NeRFscopy: Neural Radiance Fields for in-vivo Time-Varying Tissues from Endoscopy

TL;DR

NeRFscopy is a self-supervised neural rendering pipeline that enables accurate 3D reconstruction and novel view synthesis of deformable tissues in endoscopic videos, overcoming challenges like tissue deformation and camera motion.

Contribution

It introduces a deformable neural radiance field model with a canonical and time-dependent deformation, tailored for endoscopic tissue reconstruction from monocular videos without pre-training.

Findings

Outperforms existing methods in view synthesis accuracy

Handles tissue deformation and camera motion effectively

Does not require pre-trained models or templates

Abstract

Endoscopy is essential in medical imaging, used for diagnosis, prognosis and treatment. Developing a robust dynamic 3D reconstruction pipeline for endoscopic videos could enhance visualization, improve diagnostic accuracy, aid in treatment planning, and guide surgery procedures. However, challenges arise due to the deformable nature of the tissues, the use of monocular cameras, illumination changes, occlusions and unknown camera trajectories.

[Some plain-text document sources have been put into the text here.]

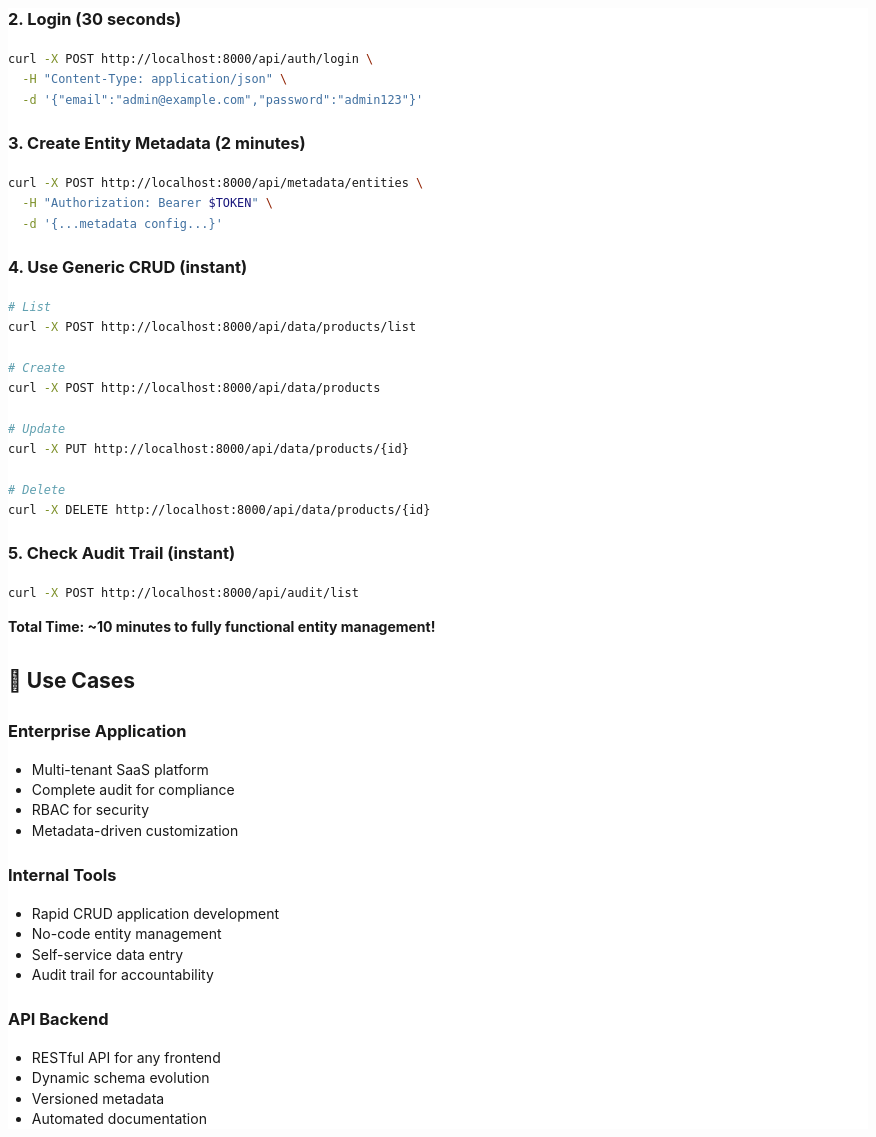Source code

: ### 2. Login (30 seconds)
```bash
curl -X POST http://localhost:8000/api/auth/login \
  -H "Content-Type: application/json" \
  -d '{"email":"admin@example.com","password":"admin123"}'
```

### 3. Create Entity Metadata (2 minutes)
```bash
curl -X POST http://localhost:8000/api/metadata/entities \
  -H "Authorization: Bearer $TOKEN" \
  -d '{...metadata config...}'
```

### 4. Use Generic CRUD (instant)
```bash
# List
curl -X POST http://localhost:8000/api/data/products/list

# Create
curl -X POST http://localhost:8000/api/data/products

# Update
curl -X PUT http://localhost:8000/api/data/products/{id}

# Delete
curl -X DELETE http://localhost:8000/api/data/products/{id}
```

### 5. Check Audit Trail (instant)
```bash
curl -X POST http://localhost:8000/api/audit/list
```

**Total Time: ~10 minutes to fully functional entity management!**

## 🎯 Use Cases

### Enterprise Application
- Multi-tenant SaaS platform
- Complete audit for compliance
- RBAC for security
- Metadata-driven customization

### Internal Tools
- Rapid CRUD application development
- No-code entity management
- Self-service data entry
- Audit trail for accountability

### API Backend
- RESTful API for any frontend
- Dynamic schema evolution
- Versioned metadata
- Automated documentation
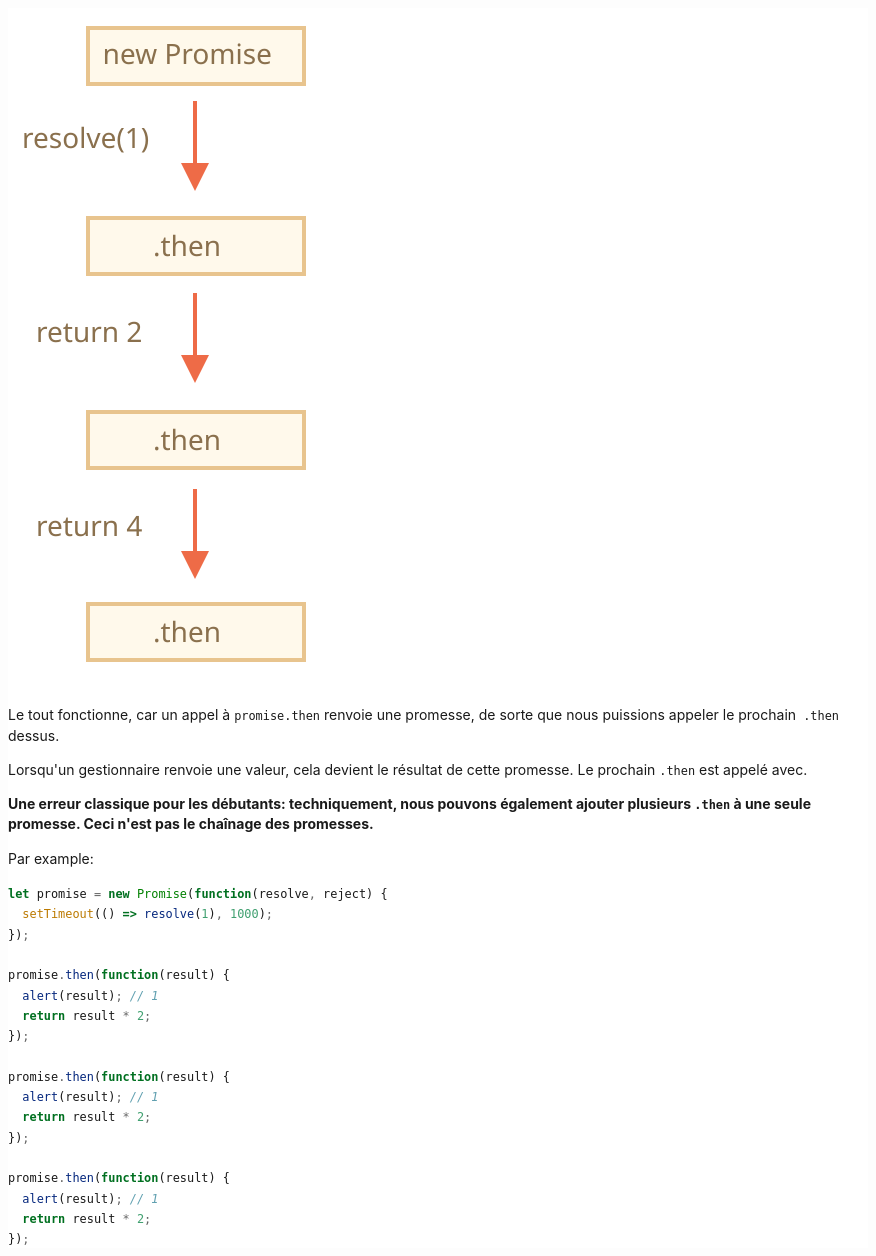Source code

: ![](promise-then-chain.svg)

Le tout fonctionne, car un appel à `promise.then` renvoie une promesse, de sorte que nous puissions appeler le prochain` .then` dessus.

Lorsqu'un gestionnaire renvoie une valeur, cela devient le résultat de cette promesse. Le prochain `.then` est appelé avec.

**Une erreur classique pour les débutants: techniquement, nous pouvons également ajouter plusieurs `.then` à une seule promesse. Ceci n'est pas le chaînage des promesses.**

Par example:
```js run
let promise = new Promise(function(resolve, reject) {
  setTimeout(() => resolve(1), 1000);
});

promise.then(function(result) {
  alert(result); // 1
  return result * 2;
});

promise.then(function(result) {
  alert(result); // 1
  return result * 2;
});

promise.then(function(result) {
  alert(result); // 1
  return result * 2;
});
```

Inspired by neural rendering, we introduce NeRFscopy, a self-supervised pipeline for novel view synthesis and 3D reconstruction of deformable endoscopic tissues from a monocular video. NeRFscopy includes a deformable model with a canonical radiance field and a time-dependent deformation field parameterized by SE(3) transformations. In addition, the color images are efficiently exploited by introducing sophisticated terms to learn a 3D implicit model without assuming any template or pre-trained model, solely from data. NeRFscopy achieves accurate results in terms of novel view synthesis, outperforming competing methods across various challenging endoscopy scenes.